Darrell Waltrip's Successful Opening Act
30 March 1998
"We need to leave here today with something we can build on later," Waltrip told the team meeting. "We don't expect miracles here, but our goal is to make this team the best team it can be while I'm here."
Waltrip joined the team on Friday as the interim driver until Steve Park can return from injuries suffered in a practice crash at Atlanta. New owner T.J. Beverley plans to reorganize Waltrip's old team and resume racing once Waltrip completes his stint with the Pennzoil car.
Beverley purchased Waltrip's team on Thursday, the same day the Texas jet airplane dealer allowed Waltrip to fill-in for Park. But on Sunday, all the business issues were far from Waltrip's mind. This day, Darrell Waltrip the driver was ready to take center stage and make his debut in the bright yellow car.
About four hours, 500 laps, and nearly a dozen accidents later the 51-year-old Waltrip used ice and cold water to recover from the extreme temperatures inside the Pennzoil Monte Carlo. But, as he sat on the couch in the lounge of the hauler he was smiling.
The opening act was a success. A 23rd-place finish.

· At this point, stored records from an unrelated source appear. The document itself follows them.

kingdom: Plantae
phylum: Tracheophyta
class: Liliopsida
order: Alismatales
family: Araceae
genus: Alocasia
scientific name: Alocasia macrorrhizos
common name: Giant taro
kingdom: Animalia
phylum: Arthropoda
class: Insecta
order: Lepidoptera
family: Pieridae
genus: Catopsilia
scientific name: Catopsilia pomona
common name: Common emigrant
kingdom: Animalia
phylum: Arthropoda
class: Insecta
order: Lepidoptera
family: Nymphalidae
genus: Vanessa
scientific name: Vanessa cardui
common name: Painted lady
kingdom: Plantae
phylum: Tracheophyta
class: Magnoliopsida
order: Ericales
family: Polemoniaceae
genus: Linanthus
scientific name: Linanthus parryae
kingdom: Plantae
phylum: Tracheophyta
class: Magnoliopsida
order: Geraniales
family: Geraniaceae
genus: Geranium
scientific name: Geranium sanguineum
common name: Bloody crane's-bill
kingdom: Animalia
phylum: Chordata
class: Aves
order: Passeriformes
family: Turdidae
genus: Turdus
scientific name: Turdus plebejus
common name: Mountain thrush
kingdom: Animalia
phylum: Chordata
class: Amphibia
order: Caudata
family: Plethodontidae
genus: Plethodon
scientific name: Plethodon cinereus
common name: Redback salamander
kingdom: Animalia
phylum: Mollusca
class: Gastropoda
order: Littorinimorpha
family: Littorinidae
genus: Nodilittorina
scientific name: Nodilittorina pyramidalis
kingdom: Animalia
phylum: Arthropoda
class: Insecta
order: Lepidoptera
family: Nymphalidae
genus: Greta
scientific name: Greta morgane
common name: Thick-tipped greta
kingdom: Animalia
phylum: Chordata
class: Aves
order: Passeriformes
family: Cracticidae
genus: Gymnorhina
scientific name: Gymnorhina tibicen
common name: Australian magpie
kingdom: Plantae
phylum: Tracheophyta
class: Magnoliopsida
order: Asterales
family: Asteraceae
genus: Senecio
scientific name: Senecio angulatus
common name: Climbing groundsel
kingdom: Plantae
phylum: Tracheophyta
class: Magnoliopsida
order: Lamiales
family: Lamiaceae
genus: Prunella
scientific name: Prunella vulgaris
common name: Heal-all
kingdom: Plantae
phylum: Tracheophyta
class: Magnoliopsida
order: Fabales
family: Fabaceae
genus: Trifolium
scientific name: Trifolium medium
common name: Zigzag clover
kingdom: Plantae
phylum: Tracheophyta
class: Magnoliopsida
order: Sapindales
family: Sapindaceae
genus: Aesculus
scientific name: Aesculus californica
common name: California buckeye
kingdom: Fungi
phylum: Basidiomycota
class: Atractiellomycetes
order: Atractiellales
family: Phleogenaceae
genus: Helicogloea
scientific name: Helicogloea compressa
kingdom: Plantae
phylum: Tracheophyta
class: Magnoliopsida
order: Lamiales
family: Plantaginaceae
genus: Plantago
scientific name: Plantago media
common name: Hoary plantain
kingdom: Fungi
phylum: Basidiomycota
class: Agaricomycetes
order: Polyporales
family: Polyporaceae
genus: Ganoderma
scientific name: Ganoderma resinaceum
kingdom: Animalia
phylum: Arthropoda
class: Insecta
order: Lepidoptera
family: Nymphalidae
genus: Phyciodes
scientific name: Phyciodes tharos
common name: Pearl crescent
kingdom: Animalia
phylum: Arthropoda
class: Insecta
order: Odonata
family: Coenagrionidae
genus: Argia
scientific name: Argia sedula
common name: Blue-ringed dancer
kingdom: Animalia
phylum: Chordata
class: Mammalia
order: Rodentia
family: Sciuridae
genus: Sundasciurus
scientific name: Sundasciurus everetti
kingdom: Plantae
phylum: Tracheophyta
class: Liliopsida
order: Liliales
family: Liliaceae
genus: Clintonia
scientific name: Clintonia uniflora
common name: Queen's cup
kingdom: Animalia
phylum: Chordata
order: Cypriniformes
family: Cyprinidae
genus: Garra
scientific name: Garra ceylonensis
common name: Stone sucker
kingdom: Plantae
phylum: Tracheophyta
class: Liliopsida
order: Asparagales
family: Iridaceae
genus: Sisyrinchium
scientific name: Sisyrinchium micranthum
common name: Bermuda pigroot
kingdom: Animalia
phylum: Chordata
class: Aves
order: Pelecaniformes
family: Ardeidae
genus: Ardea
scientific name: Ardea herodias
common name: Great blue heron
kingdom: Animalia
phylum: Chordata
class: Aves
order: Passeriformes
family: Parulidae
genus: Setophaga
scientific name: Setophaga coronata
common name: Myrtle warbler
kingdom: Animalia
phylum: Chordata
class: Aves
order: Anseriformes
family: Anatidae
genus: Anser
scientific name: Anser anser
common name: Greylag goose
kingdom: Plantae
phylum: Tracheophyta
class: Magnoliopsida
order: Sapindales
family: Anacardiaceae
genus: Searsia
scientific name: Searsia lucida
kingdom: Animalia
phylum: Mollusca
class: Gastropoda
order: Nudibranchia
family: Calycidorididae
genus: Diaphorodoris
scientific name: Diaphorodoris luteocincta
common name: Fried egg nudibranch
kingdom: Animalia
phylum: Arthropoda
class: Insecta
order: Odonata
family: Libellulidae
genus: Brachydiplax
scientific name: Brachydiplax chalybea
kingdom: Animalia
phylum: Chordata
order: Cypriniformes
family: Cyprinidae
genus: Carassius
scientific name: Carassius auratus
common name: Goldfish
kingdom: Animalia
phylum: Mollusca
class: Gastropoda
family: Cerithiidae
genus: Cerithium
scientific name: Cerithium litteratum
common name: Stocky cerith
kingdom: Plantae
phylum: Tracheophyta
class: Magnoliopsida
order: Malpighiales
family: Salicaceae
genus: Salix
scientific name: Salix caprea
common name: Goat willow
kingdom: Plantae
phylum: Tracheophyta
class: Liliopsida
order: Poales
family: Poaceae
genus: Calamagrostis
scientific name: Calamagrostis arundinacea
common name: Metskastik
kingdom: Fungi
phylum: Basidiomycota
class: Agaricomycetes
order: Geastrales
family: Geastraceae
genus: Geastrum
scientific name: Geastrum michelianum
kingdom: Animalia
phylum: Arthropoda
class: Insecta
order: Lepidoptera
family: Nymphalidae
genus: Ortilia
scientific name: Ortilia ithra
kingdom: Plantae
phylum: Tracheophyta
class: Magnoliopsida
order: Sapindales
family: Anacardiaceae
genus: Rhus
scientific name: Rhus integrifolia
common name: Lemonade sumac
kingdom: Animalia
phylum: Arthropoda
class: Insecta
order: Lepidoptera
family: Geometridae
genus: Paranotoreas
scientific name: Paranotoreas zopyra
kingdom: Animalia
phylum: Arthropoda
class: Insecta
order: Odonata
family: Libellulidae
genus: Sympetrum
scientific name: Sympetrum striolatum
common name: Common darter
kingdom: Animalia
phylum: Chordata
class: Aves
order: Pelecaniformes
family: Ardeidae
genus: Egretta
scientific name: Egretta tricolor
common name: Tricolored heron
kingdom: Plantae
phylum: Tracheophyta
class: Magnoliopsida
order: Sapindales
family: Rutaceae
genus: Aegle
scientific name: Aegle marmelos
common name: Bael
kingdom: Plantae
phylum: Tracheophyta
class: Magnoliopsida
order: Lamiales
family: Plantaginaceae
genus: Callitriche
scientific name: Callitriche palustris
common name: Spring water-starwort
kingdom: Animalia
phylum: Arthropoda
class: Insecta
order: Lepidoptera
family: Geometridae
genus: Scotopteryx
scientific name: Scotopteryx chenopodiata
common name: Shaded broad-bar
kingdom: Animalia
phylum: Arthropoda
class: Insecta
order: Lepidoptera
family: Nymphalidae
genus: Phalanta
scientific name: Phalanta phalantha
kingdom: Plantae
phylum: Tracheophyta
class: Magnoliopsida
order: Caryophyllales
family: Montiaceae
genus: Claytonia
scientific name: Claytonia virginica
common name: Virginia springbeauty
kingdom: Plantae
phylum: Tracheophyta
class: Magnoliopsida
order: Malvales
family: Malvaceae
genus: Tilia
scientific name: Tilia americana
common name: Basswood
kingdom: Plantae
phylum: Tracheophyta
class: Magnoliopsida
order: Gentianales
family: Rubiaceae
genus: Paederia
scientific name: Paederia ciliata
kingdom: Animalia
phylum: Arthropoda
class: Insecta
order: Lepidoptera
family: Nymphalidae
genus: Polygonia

"The bottom line is this the best this team has finished this year and this is the best I have finished this year," Waltrip said. "As we have said this whole arrangement is a win-win situation and I think you saw a little of that today."
Waltrip's results weren't spectacular if you consider he finished four laps behind Jeff Gordon and runner-up Terry Labonte. But consider this. Waltrip returned to the hauler after 500 laps on the treacherous track with an undamaged car, and some experience together with a new team.
"If 23rd place is the worst we are going to do then we are going to be OK," said Philippe Lopez, crew chief of the Pennzoil Monte Carlo.
Waltrip started last of the 43 cars crammed into the half-mile track and beat and banged with the back half of the field as drivers tried to keep from going a lap down to leader Rusty Wallace who set a blistering pace.
"We didn't seem to be very fast on sticker (new) tires, but after a few laps we could run the same times as most of the fast guys," Waltrip said.
It took the leaders more than 200 laps before they could pass Waltrip and only after a loose condition developed on a long green flag run. Waltrip spent most of the second half of the race battling the handling problem.
But Waltrip avoided accidents, never forced the car where it shouldn't be and managed to leave Bristol with a higher finish than some faster cars that succumb to accidents.
"This was my car we raced here this weekend and next week at Texas we plan to run an Earnhardt Inc. car and I'm interested to see how that goes," Waltrip said. "This is going to be pretty fun."
Waltrip returns to the track this weekend at Texas Motor Speedway.